| EXERCISE GOAL |
Only one span is wanted from the lines below: from the one with "بدون دیدگاه" up to and including the one with "tematico sul cibo.". Copy it exactly, without images.

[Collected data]
◇ ◇ ◇ ◇ ◇ ◇ ◇
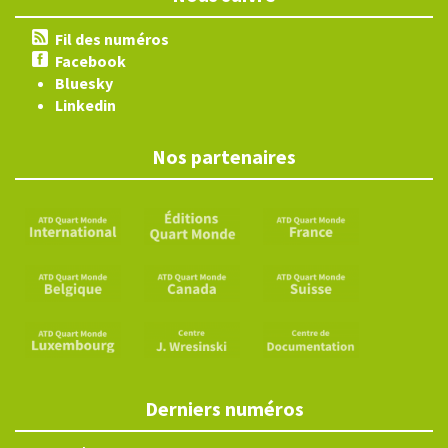
Fil des numéros
Facebook
Bluesky
Linkedin
Nos partenaires
Derniers numéros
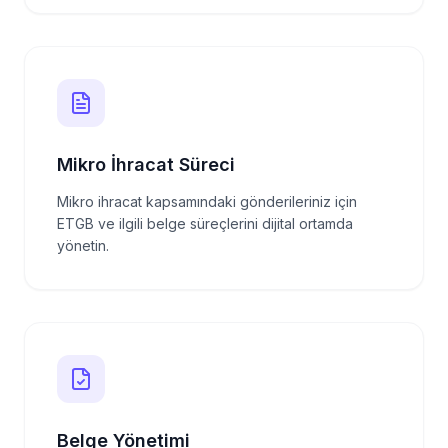
Mikro İhracat Süreci
Mikro ihracat kapsamındaki gönderileriniz için
ETGB ve ilgili belge süreçlerini dijital ortamda
yönetin.
Belge Yönetimi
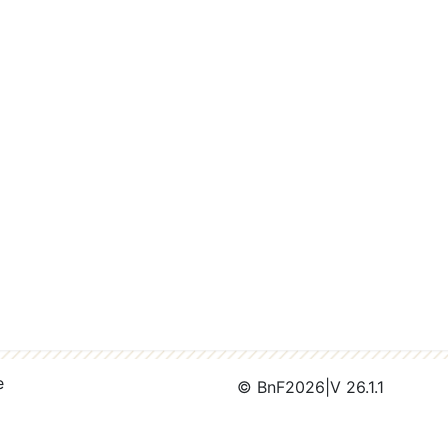
e
© BnF
2026
|
V 26.1.1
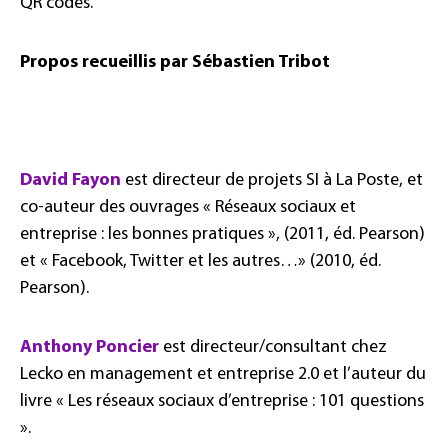
QR codes.
Propos recueillis par Sébastien Tribot
David Fayon
est directeur de projets SI à La Poste, et
co-auteur des ouvrages « Réseaux sociaux et
entreprise : les bonnes pratiques », (2011, éd. Pearson)
et « Facebook, Twitter et les autres…» (2010, éd.
Pearson).
Anthony Poncier
est directeur/consultant chez
Lecko en management et entreprise 2.0 et l’auteur du
livre « Les réseaux sociaux d’entreprise : 101 questions
».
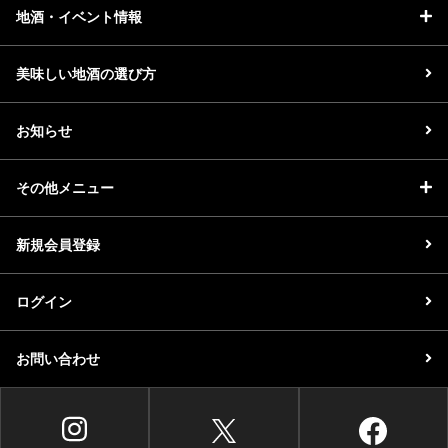
地酒・イベント情報
美味しい地酒の選び方
お知らせ
その他メニュー
新規会員登録
ログイン
お問い合わせ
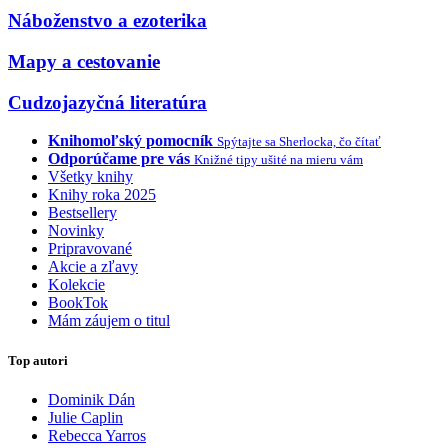
Náboženstvo a ezoterika
Mapy a cestovanie
Cudzojazyčná literatúra
Knihomoľský pomocník
Spýtajte sa Sherlocka, čo čítať
Odporúčame pre vás
Knižné tipy ušité na mieru vám
Všetky knihy
Knihy roka 2025
Bestsellery
Novinky
Pripravované
Akcie a zľavy
Kolekcie
BookTok
Mám záujem o titul
Top autori
Dominik Dán
Julie Caplin
Rebecca Yarros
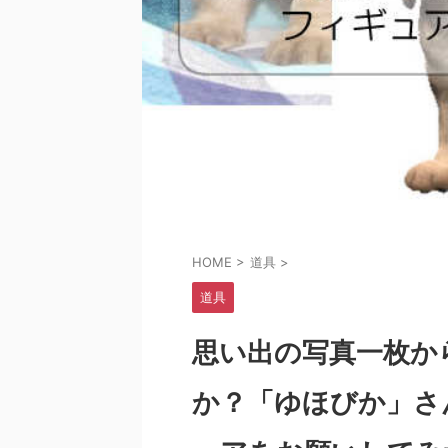
HOME
>
道具
>
道具
思い出の写真一枚か
か？「ゆほびか」さ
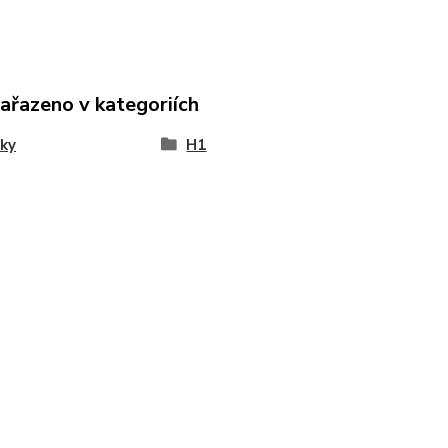
zařazeno v kategoriích
ky
H1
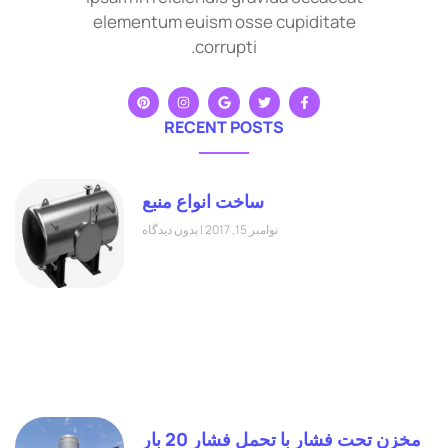
elementum euism osse cupiditate
corrupti.
RECENT POSTS
ساخت انواع منبع
نوامبر 15, 2017
بدون دیدگاه
مخزن تحت فشار با تحمل فشار 20 بار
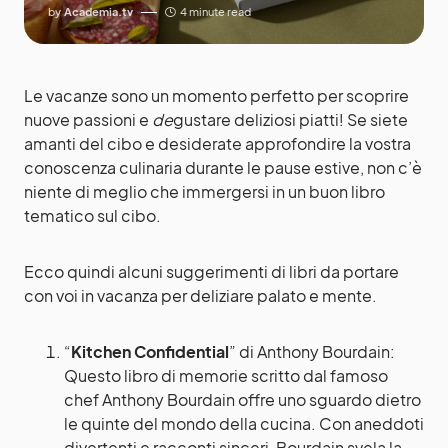
by
Academia.tv
4 minute read
Le vacanze sono un momento perfetto per scoprire
nuove passioni e
de
gustare deliziosi piatti! Se siete
amanti del cibo e desiderate approfondire la vostra
conoscenza culinaria durante le pause estive, non c’è
niente di meglio che immergersi in un buon libro
tematico sul cibo.
Ecco quindi alcuni suggerimenti di libri da portare
con voi in vacanza per deliziare palato e mente.
“
Kitchen Confidential
” di Anthony Bourdain:
Questo libro di memorie scritto dal famoso
chef Anthony Bourdain offre uno sguardo dietro
le quinte del mondo della cucina. Con aneddoti
divertenti e racconti sinceri, Bourdain svela la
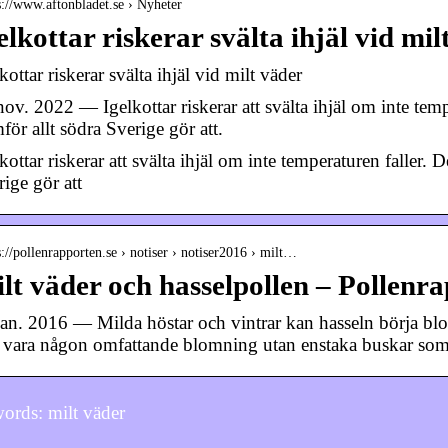
s://www.aftonbladet.se › Nyheter
elkottar riskerar svälta ihjäl vid mi
kottar riskerar svälta ihjäl vid milt väder
ov. 2022 — Igelkottar riskerar att svälta ihjäl om inte temp
för allt södra Sverige gör att.
kottar riskerar att svälta ihjäl om inte temperaturen faller. 
ige gör att
s://pollenrapporten.se › notiser › notiser2016 › milt…
lt väder och hasselpollen – Pollenr
jan. 2016 — Milda höstar och vintrar kan hasseln börja b
e vara någon omfattande blomning utan enstaka buskar so
ords: milt väder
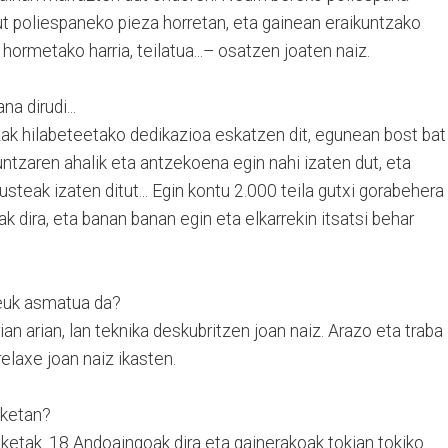
ut poliespaneko pieza horretan, eta gainean eraikuntzako
 hormetako harria, teilatua...– osatzen joaten naiz.
a dirudi...
zak hilabeteetako dedikazioa eskatzen dit, egunean bost bat
ntzaren ahalik eta antzekoena egin nahi izaten dut, eta
steak izaten ditut... Egin kontu 2.000 teila gutxi gorabehera
ak dira, eta banan banan egin eta elkarrekin itsatsi behar
zeuk asmatua da?
ian arian, lan teknika deskubritzen joan naiz. Arazo eta traba
relaxe joan naiz ikasten.
sketan?
aketak. 18 Andoaingoak dira eta gainerakoak tokian tokiko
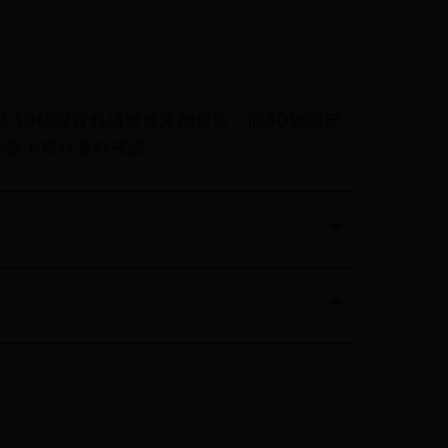
入3D驗證資料通過後才能付款，而3D驗證部
向發卡銀行進行確認。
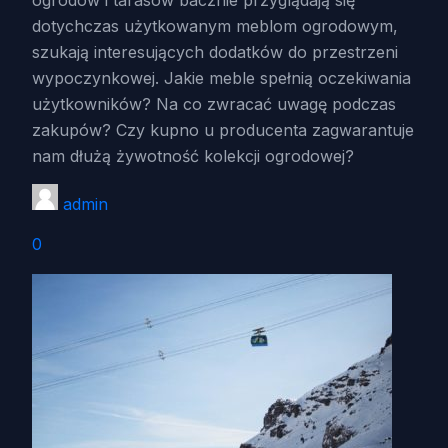
ogrodów i tarasów bacznie przyglądają się
dotychczas użytkowanym meblom ogrodowym,
szukają interesujących dodatków do przestrzeni
wypoczynkowej. Jakie meble spełnią oczekiwania
użytkowników? Na co zwracać uwagę podczas
zakupów? Czy kupno u producenta zagwarantuje
nam dłużą żywotność kolekcji ogrodowej?
admin
0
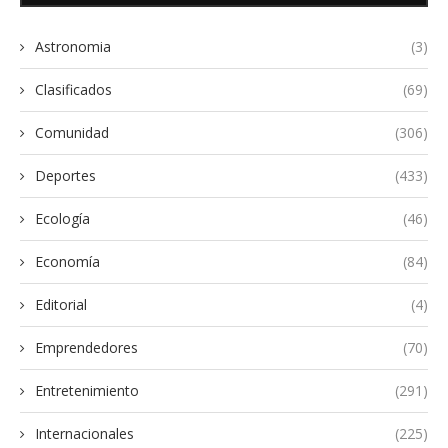
Astronomia
(3)
Clasificados
(69)
Comunidad
(306)
Deportes
(433)
Ecología
(46)
Economía
(84)
Editorial
(4)
Emprendedores
(70)
Entretenimiento
(291)
Internacionales
(225)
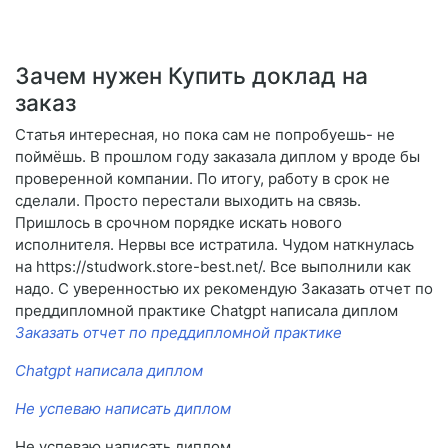
Зачем нужен Купить доклад на
заказ
Статья интересная, но пока сам не попробуешь- не
поймёшь. В прошлом году заказала диплом у вроде бы
проверенной компании. По итогу, работу в срок не
сделали. Просто перестали выходить на связь.
Пришлось в срочном порядке искать нового
исполнителя. Нервы все истратила. Чудом наткнулась
на https://studwork.store-best.net/. Все выполнили как
надо. С уверенностью их рекомендую Заказать отчет по
преддипломной практике Chatgpt написала диплом
Заказать отчет по преддипломной практике
Chatgpt написала диплом
Не успеваю написать диплом
Не успеваю написать диплом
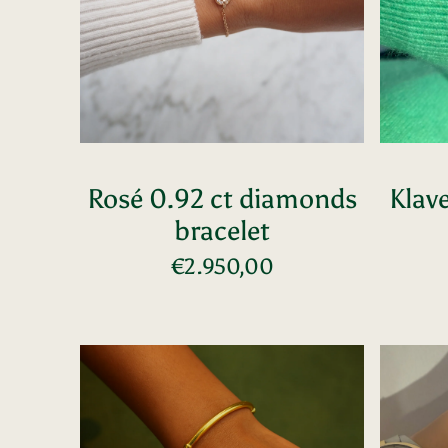
Rosé 0.92 ct diamonds
Klav
bracelet
Normale
€2.950,00
Voeg toe
prijs
Esclave
Diaman
armband
hart
armban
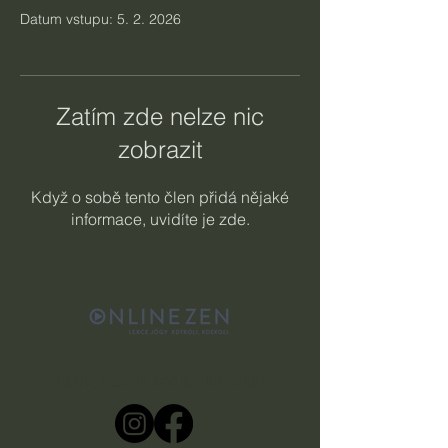
Datum vstupu: 5. 2. 2026
Zatím zde nelze nic
zobrazit
Když o sobě tento člen přidá nějaké
informace, uvidíte je zde.
Sleduj nás na sociálních sítích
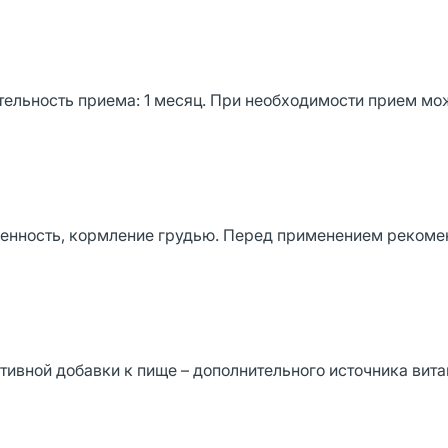
тельность приема: 1 месяц. При необходимости прием мо
енность, кормление грудью. Перед применением рекоме
тивной добавки к пище – дополнительного источника вита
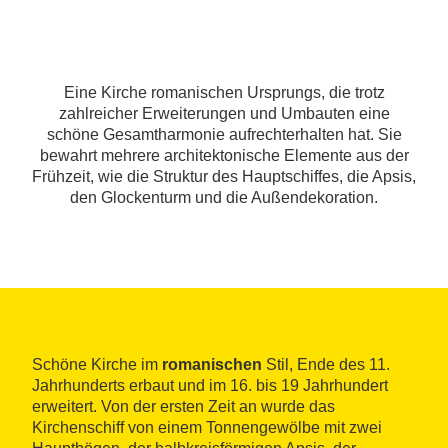
Eine Kirche romanischen Ursprungs, die trotz
zahlreicher Erweiterungen und Umbauten eine
schöne Gesamtharmonie aufrechterhalten hat. Sie
bewahrt mehrere architektonische Elemente aus der
Frühzeit, wie die Struktur des Hauptschiffes, die Apsis,
den Glockenturm und die Außendekoration.
Schöne Kirche im
romanischen
Stil, Ende des 11.
Jahrhunderts erbaut und im 16. bis 19 Jahrhundert
erweitert. Von der ersten Zeit an wurde das
Kirchenschiff von einem Tonnengewölbe mit zwei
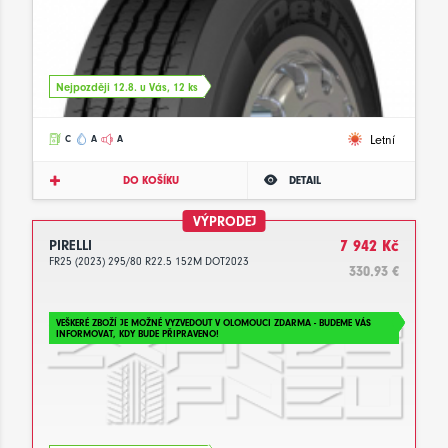
Nejpozději 12.8. u Vás, 12 ks
Letní
C
A
A
DO KOŠÍKU
DETAIL
VÝPRODEJ
PIRELLI
7 942 Kč
FR25 (2023) 295/80 R22.5 152M DOT2023
330.93 €
VEŠKERÉ ZBOŽÍ JE MOŽNÉ VYZVEDOUT V OLOMOUCI ZDARMA - BUDEME VÁS
INFORMOVAT, KDY BUDE PŘIPRAVENO!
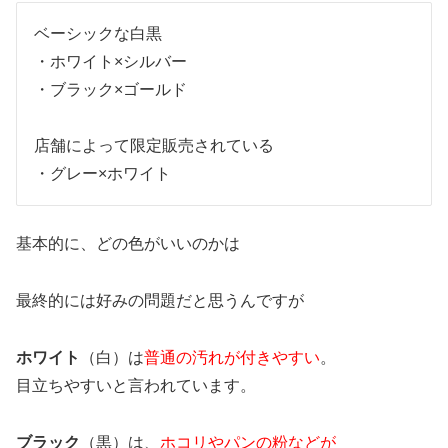
ベーシックな白黒
・ホワイト×シルバー
・ブラック×ゴールド
店舗によって限定販売されている
・グレー×ホワイト
基本的に、どの色がいいのかは
最終的には好みの問題だと思うんですが
ホワイト
（白）は
普通の汚れが付きやすい
。
目立ちやすいと言われています。
ブラック
（黒）は、
ホコリやパンの粉などが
◇ ◇ ◇ ◇ ◇ ◇ ◇
| SOLUTION TO THIS TASK |
بدون دیدگاه
مخزن تحت فشار با تحمل فشار 20 بار
by
Academia.tv
4 minute read
Le vacanze sono un momento perfetto per scoprire
nuove passioni e
de
gustare deliziosi piatti! Se siete
amanti del cibo e desiderate approfondire la vostra
conoscenza culinaria durante le pause estive, non c’è
niente di meglio che immergersi in un buon libro
tematico sul cibo.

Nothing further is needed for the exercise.